ФРАГМЕНТ ДОКУМЕНТА:
══════
В письме Н. С. Хрущева рассказано было много и достаточно ярко. Вы не можете не знать! Я не требую, чтобы Вы говорили об этих судьбах, – нельзя от человека требовать мученичества за правду. Книгу о сотнях тысяч зря, даром погибших людей нельзя напечатать, да и написать ее не может тот, кто не прожил все это. Живите, печатайте что хотите и то, что позволяют печатать, или совсем не печатайте, найдите другой заработок. Пейте вино, ходите в театр, по ночам прячьте голову – под подушку и принимайте снотворное, чтобы забыть о тех страданиях и смертях, о которых нельзя печатать и не стоит помнить.
Но как смеете Вы брать на себя миссию стать проводником душ, отражением судеб детей века, если Вы молчите о душах погибших? Ведь Вы, умолчавшие о рубце, который есть в душе почти каждого советского человека, которому после письма Хрущева уже невозможно утаивать от себя, что его близкие (а у каждого они есть) пострадали невинно.
Забудьте о Главной книге! Н. Гаген-Торн.
В письме оказалась еще приписка. Нина Гаген-Торн, узнав от знакомых страшную историю жизни Ольги, закончила письмо абсолютно в иной интонации:
Это письмо, Ольга Федоровна, написала я Вам, когда вышли "Дневные звёзды". Мои друзья, знающие Вашу судьбу, рассказали мне, что нельзя посылать такое жестокое письмо. Я и не послала. Но теперь, прочитав "Д<невные> з<везды>" в Вашей последней книге, поплакав над ними и над Вашим таким хорошим лицом на этом портрете, я все-таки решила послать Вам это письмо и "Д<невные> з<вёзды>", что видела я из самой, самой глубины колымского колодца. Хотела поговорить с Вами. Если захотите – пошлите открытку. Я приду. Н. Гаген-Торн.
Но Берггольц была настолько возмущена несправедливыми обвинениями, что не пожелала идти ни на какие личные контакты, а на черновике ответа надписала: "письмо и стихи Гаген-Торн, обвиняющие меня в том, что "я не отобразила" в "Дневных звёздах" события (1937–1939 годов)". Тем не менее на письмо все-таки ответила.
Уважаемая Нина Ивановна! Говоря Вашими же словами, "гнев и горе охватило меня", когда я читала Ваше письмо. Почему Вы и подобные Вам читатели – считаете, что, во-первых, писатель – не человек, а во-вторых, что ему все дается попросту, вот написал – захотел – напечатал. Не все так просто, уважаемая Н.И., и особенно непросто было в эти годы ежовско-сталинского режима, духовного террора, который писатели испытали – смею утверждать – сильнее и страшнее, чем Вы.
Как Вы смеете говорить мне о том, что я только крадучись, только намеком бормочу о потрясениях 37–38 гг.?
Вы знаете, каких усилий стоило мне и редакции отстоять даже эти слова? Быть может, в дальнейшем будет легче, – но тогда… Вы попрекаете меня тем, что я пишу, как "отходила" моя бабушка, а Вы видели, как умирали русские коммунисты в 1937 году, а я не только видела, я сама в это время, о котором "бормочу", в не лучших условиях умирала, потеряла ребенка – и навеки потеряла возможность быть матерью. Действительно, – Вы правильно говорите, зачем мне рассказывать Вам. Мне незачем ничего рассказывать, – я все испытала, – вместе с народом и Партией… И не надо отсылать меня к письму Хрущева (видимо, к докладу на XX съезде). Доклад этот я отлично знаю. Повторяю, – по собственной жизни и душе, я знаю больше этого доклада. И это что я ношу в себе, – судьбы моих товарищей, понятных мне до самого дна, – жжет меня не меньше, а больше Вас таких же, как и множество моих товарищей писателей.
══════
СТРОКИ ДАННЫХ:

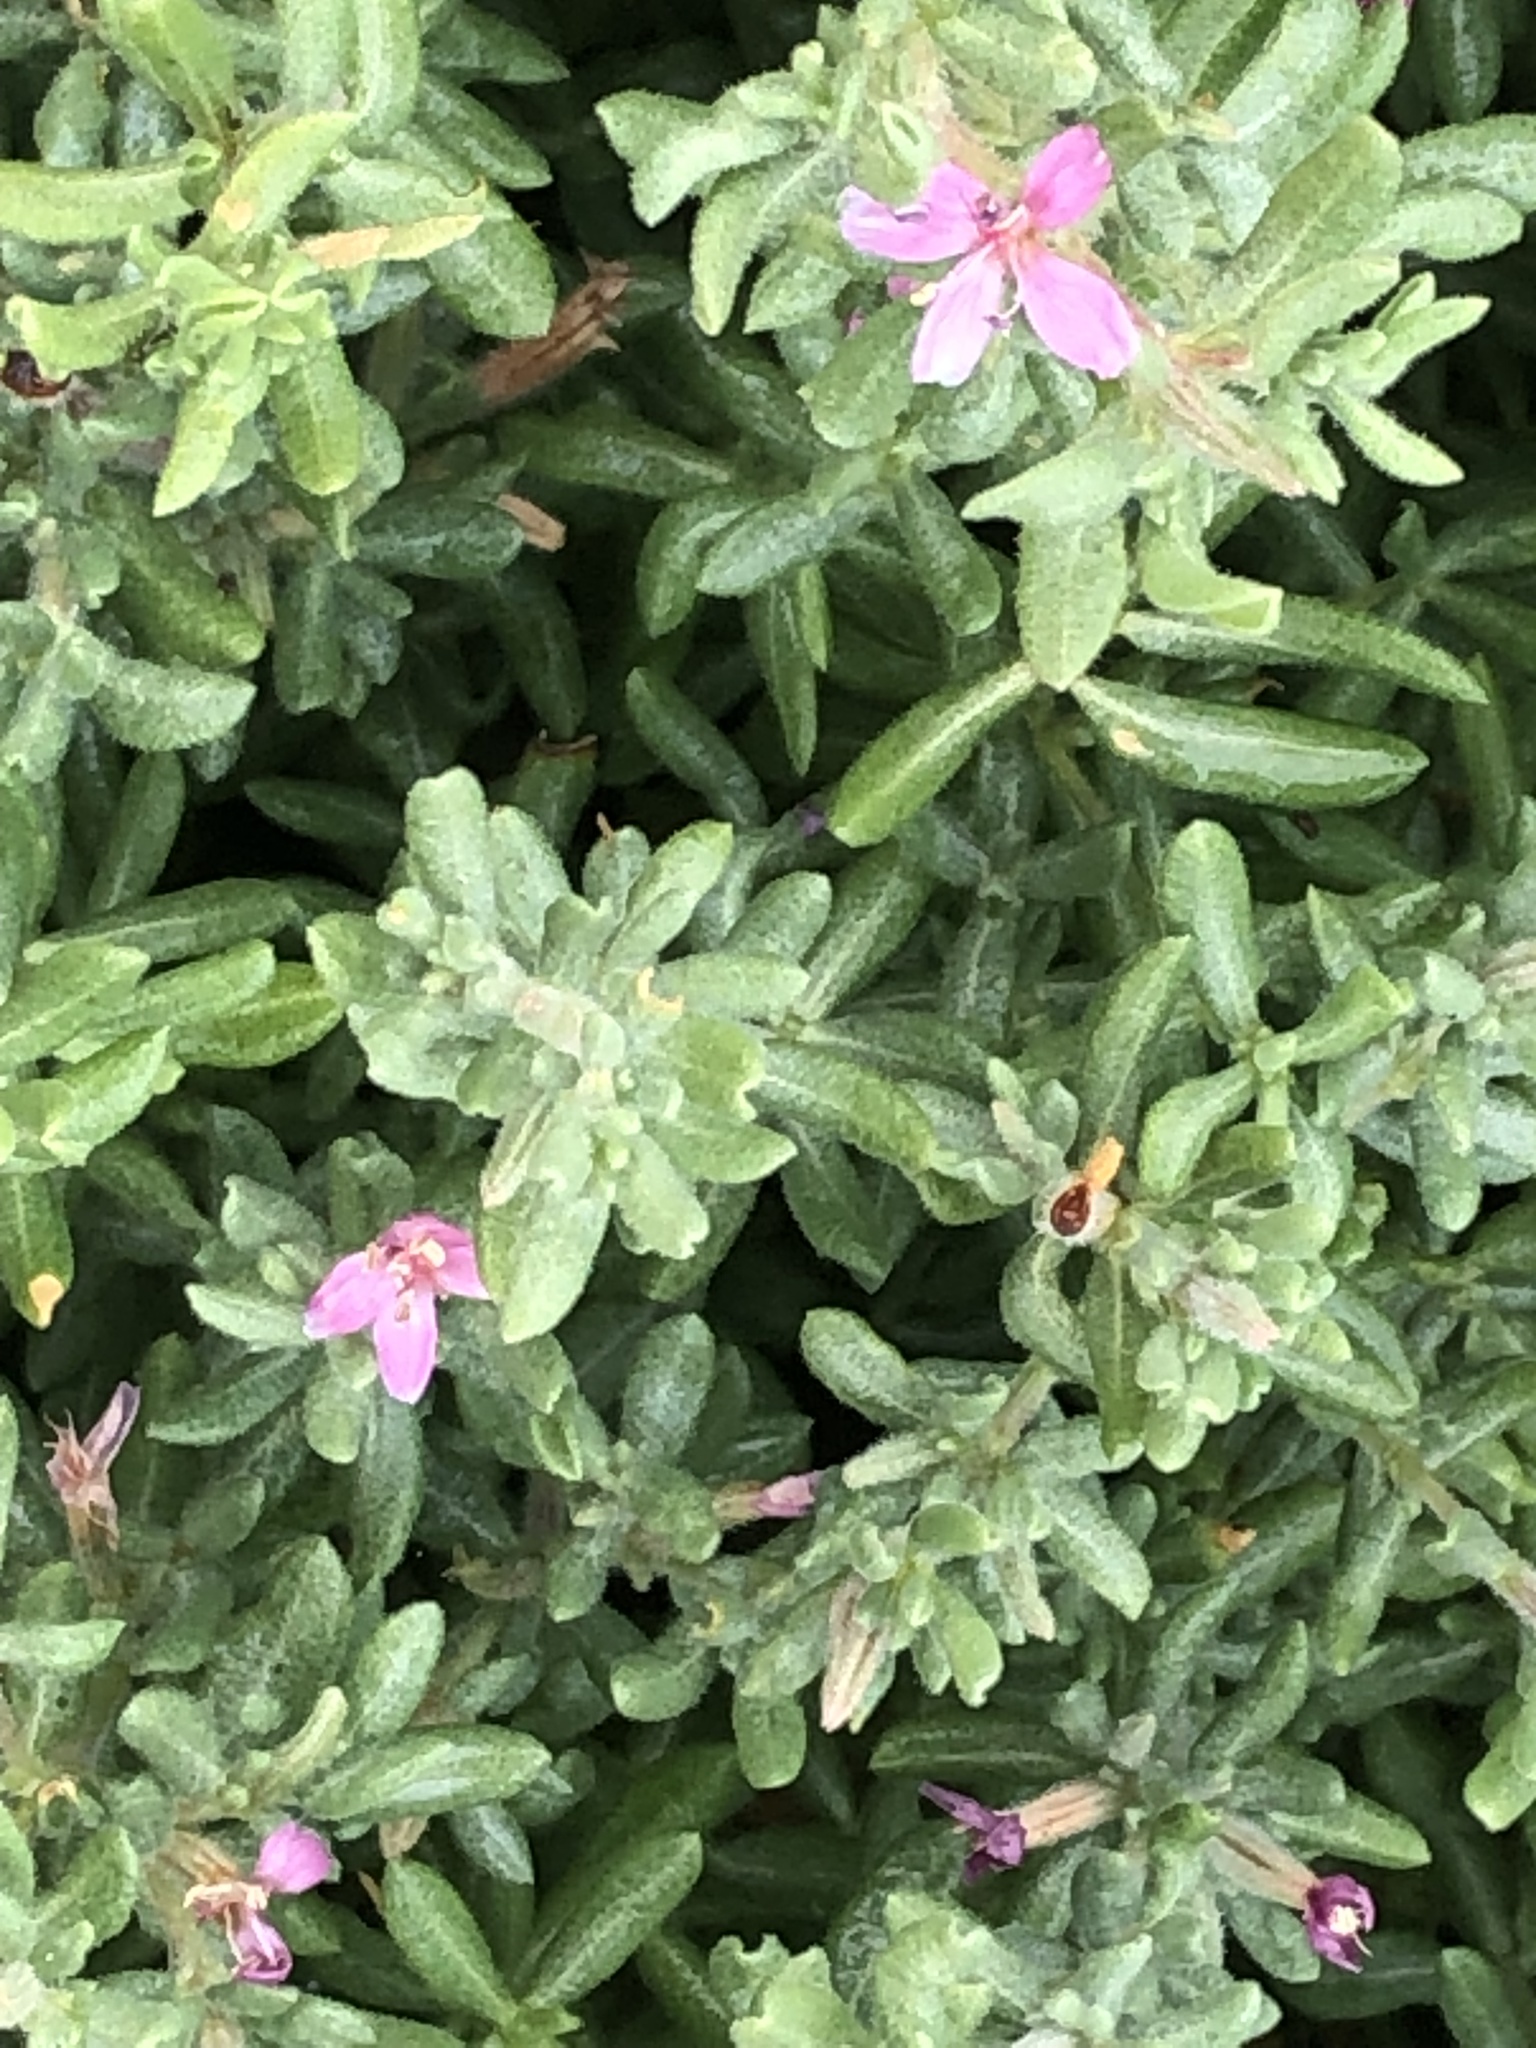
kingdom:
══════
ЗАДАНИЕ:
Перепишите из фрагмента документа отрезок от "Но Берггольц была" до "потрясениях 37–38 гг.?" включительно, заменив в нем "возмущена" на "оскорблена".

РЕШЕНИЕ ЗАДАЧИ:
Но Берггольц была настолько оскорблена несправедливыми обвинениями, что не пожелала идти ни на какие личные контакты, а на черновике ответа надписала: "письмо и стихи Гаген-Торн, обвиняющие меня в том, что "я не отобразила" в "Дневных звёздах" события (1937–1939 годов)". Тем не менее на письмо все-таки ответила.
Уважаемая Нина Ивановна! Говоря Вашими же словами, "гнев и горе охватило меня", когда я читала Ваше письмо. Почему Вы и подобные Вам читатели – считаете, что, во-первых, писатель – не человек, а во-вторых, что ему все дается попросту, вот написал – захотел – напечатал. Не все так просто, уважаемая Н.И., и особенно непросто было в эти годы ежовско-сталинского режима, духовного террора, который писатели испытали – смею утверждать – сильнее и страшнее, чем Вы.
Как Вы смеете говорить мне о том, что я только крадучись, только намеком бормочу о потрясениях 37–38 гг.?